BRIEF. Apart from the pictures, every line below needs to be reproduced verbatim.

DATASET EXTRACT.

════════════════

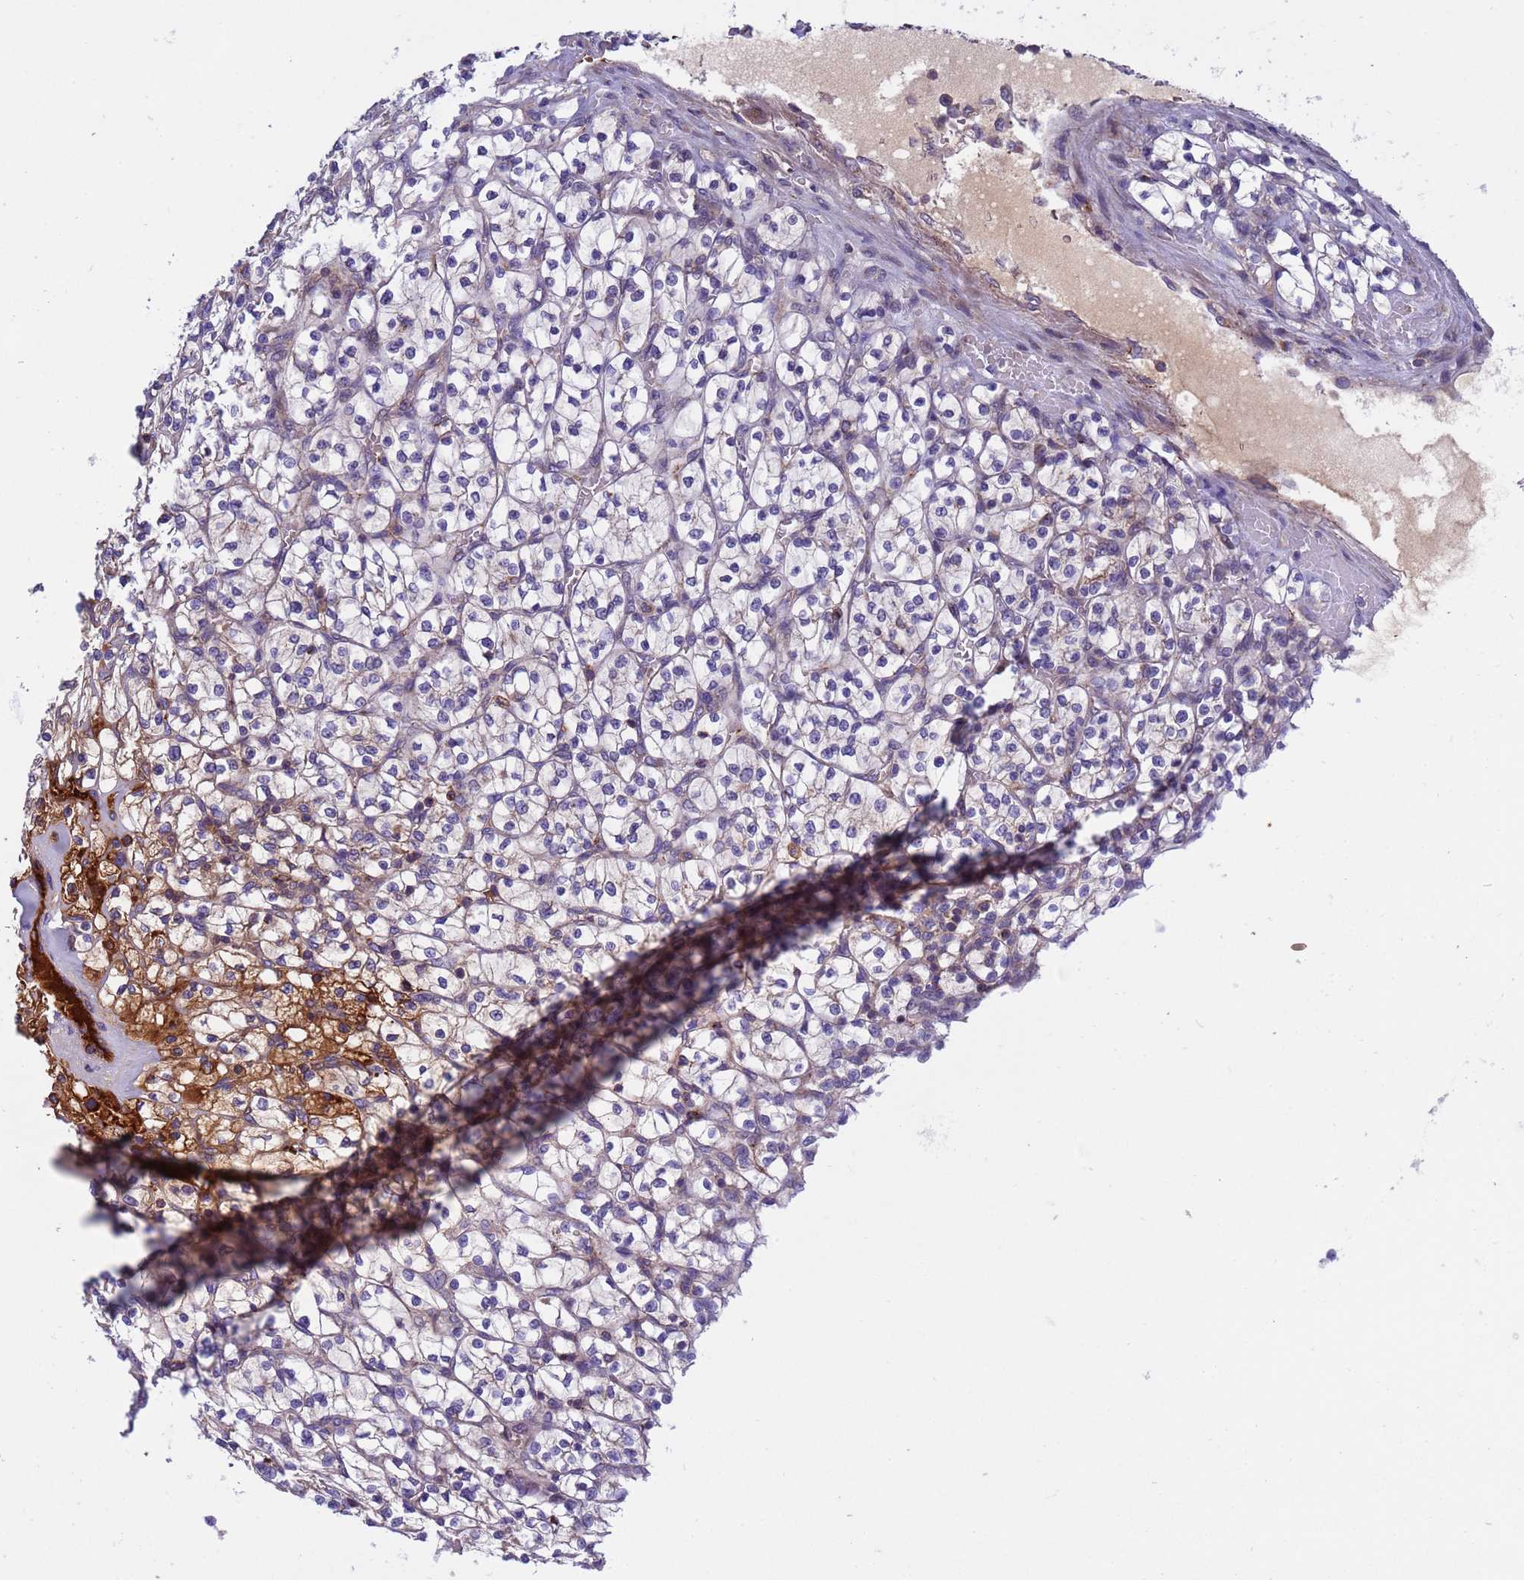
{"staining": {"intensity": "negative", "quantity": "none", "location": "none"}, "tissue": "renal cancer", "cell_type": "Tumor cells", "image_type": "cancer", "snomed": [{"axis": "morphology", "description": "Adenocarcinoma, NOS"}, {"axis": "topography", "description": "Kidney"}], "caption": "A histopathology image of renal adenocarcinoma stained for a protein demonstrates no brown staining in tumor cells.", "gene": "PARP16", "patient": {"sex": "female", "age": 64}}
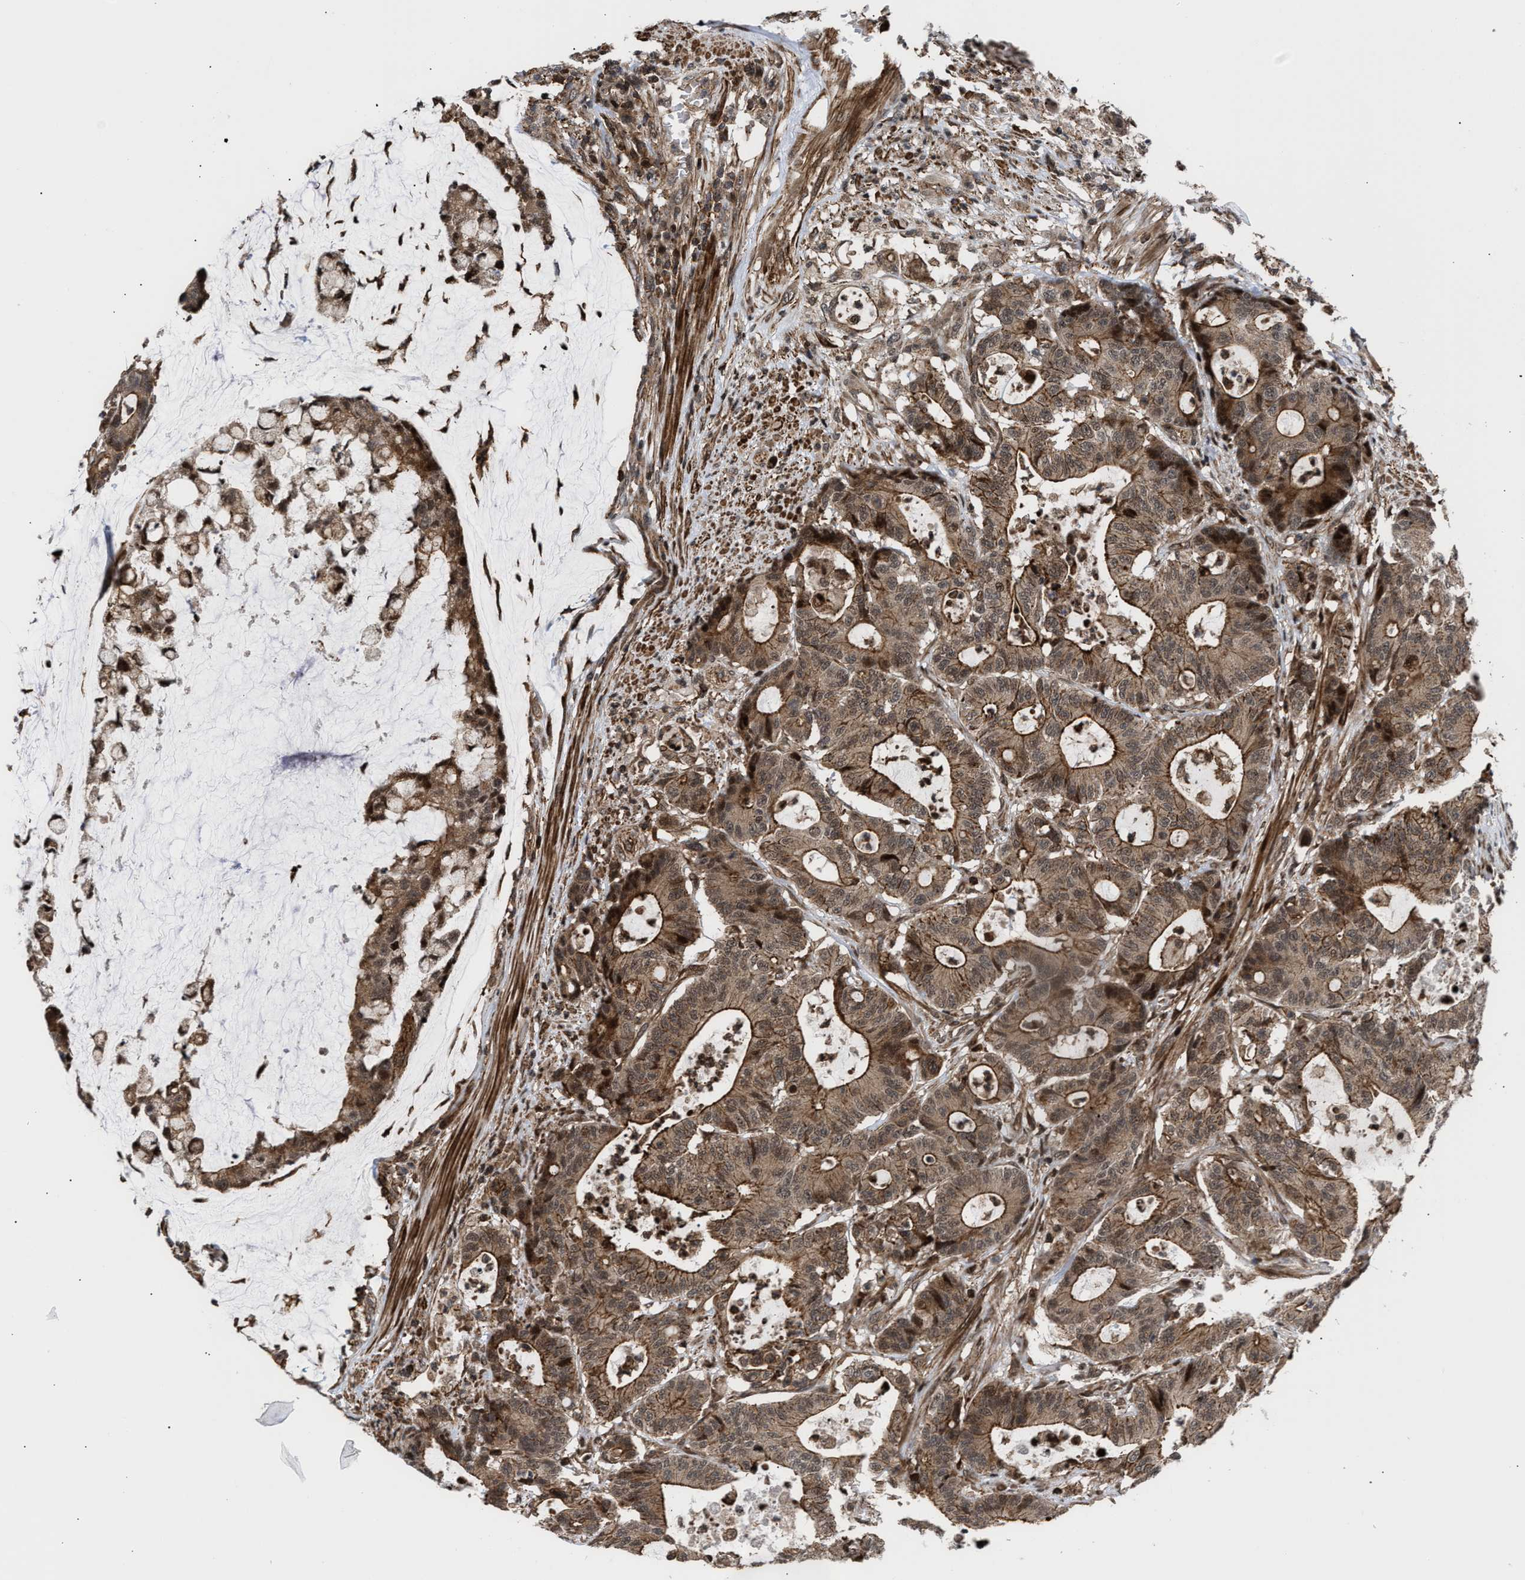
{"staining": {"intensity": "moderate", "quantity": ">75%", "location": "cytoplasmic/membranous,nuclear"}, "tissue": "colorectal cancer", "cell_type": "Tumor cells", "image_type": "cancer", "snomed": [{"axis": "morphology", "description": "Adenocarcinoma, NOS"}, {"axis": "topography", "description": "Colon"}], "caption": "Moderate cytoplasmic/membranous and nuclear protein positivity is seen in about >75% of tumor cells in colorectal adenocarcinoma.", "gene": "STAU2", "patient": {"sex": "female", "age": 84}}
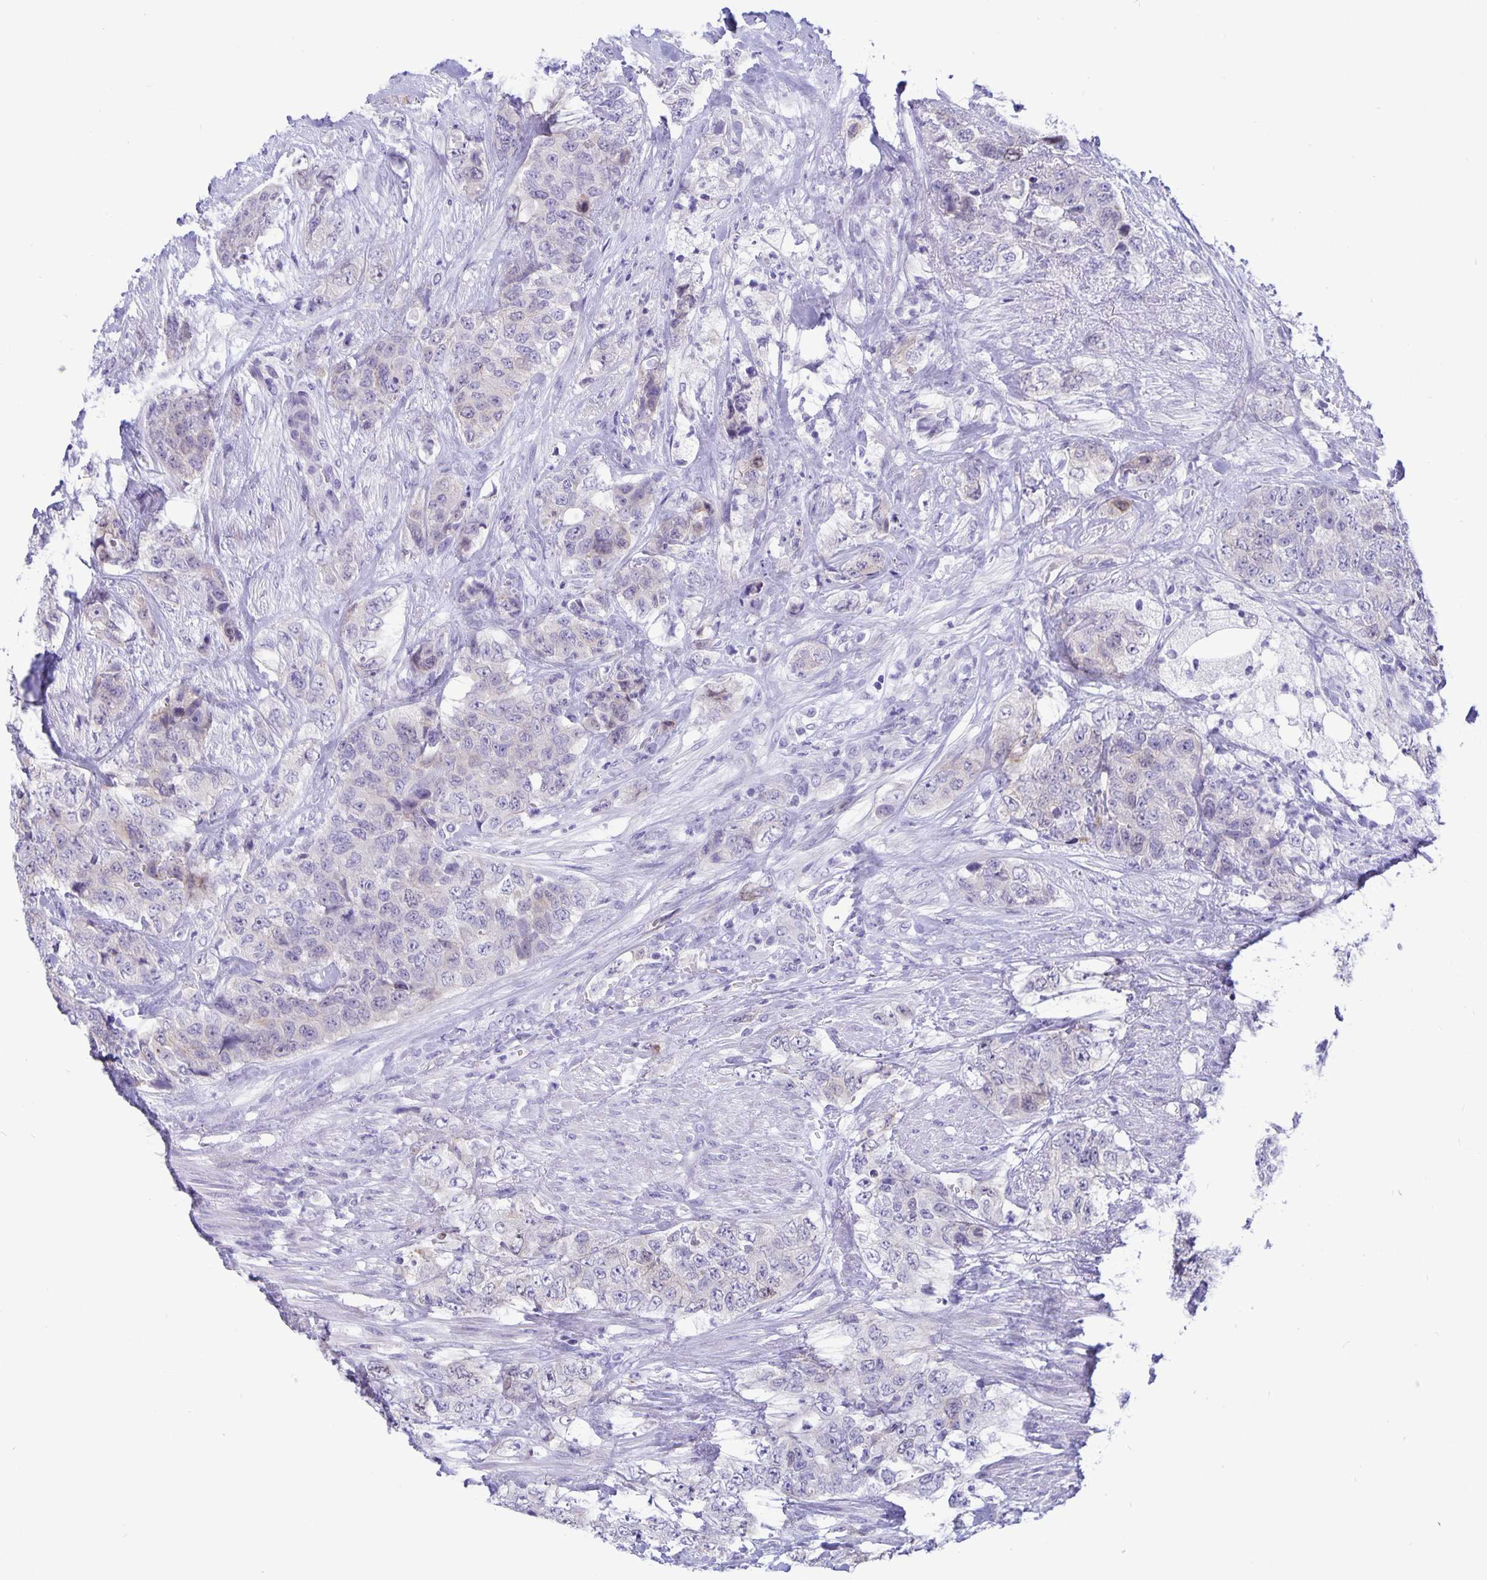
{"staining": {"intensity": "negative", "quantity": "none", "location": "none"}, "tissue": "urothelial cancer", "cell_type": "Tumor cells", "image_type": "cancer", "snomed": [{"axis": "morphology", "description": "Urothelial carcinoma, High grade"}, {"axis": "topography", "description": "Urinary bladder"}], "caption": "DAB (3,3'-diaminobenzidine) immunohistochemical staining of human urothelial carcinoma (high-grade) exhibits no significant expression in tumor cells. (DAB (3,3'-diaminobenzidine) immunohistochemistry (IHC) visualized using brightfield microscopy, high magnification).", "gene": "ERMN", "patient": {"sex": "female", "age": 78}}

════════════════

ANSWER BELOW.
{"staining": {"intensity": "negative", "quantity": "none", "location": "none"}, "tissue": "renal cancer", "cell_type": "Tumor cells", "image_type": "cancer", "snomed": [{"axis": "morphology", "description": "Adenocarcinoma, NOS"}, {"axis": "topography", "description": "Kidney"}], "caption": "A histopathology image of renal adenocarcinoma stained for a protein demonstrates no brown staining in tumor cells.", "gene": "PARP16", "patient": {"sex": "female", "age": 64}}
{"staining": {"intensity": "moderate", "quantity": ">75%", "location": "cytoplasmic/membranous,nuclear"}, "tissue": "colorectal cancer", "cell_type": "Tumor cells", "image_type": "cancer", "snomed": [{"axis": "morphology", "description": "Adenocarcinoma, NOS"}, {"axis": "topography", "description": "Colon"}], "caption": "Moderate cytoplasmic/membranous and nuclear protein positivity is seen in about >75% of tumor cells in colorectal adenocarcinoma.", "gene": "STAU2", "patient": {"sex": "female", "age": 84}}
{"staining": {"intensity": "negative", "quantity": "none", "location": "none"}, "tissue": "urothelial cancer", "cell_type": "Tumor cells", "image_type": "cancer", "snomed": [{"axis": "morphology", "description": "Urothelial carcinoma, High grade"}, {"axis": "topography", "description": "Urinary bladder"}], "caption": "DAB (3,3'-diaminobenzidine) immunohistochemical staining of human urothelial carcinoma (high-grade) exhibits no significant expression in tumor cells. (DAB (3,3'-diaminobenzidine) immunohistochemistry (IHC) visualized using brightfield microscopy, high magnification).", "gene": "ERMN", "patient": {"sex": "female", "age": 78}}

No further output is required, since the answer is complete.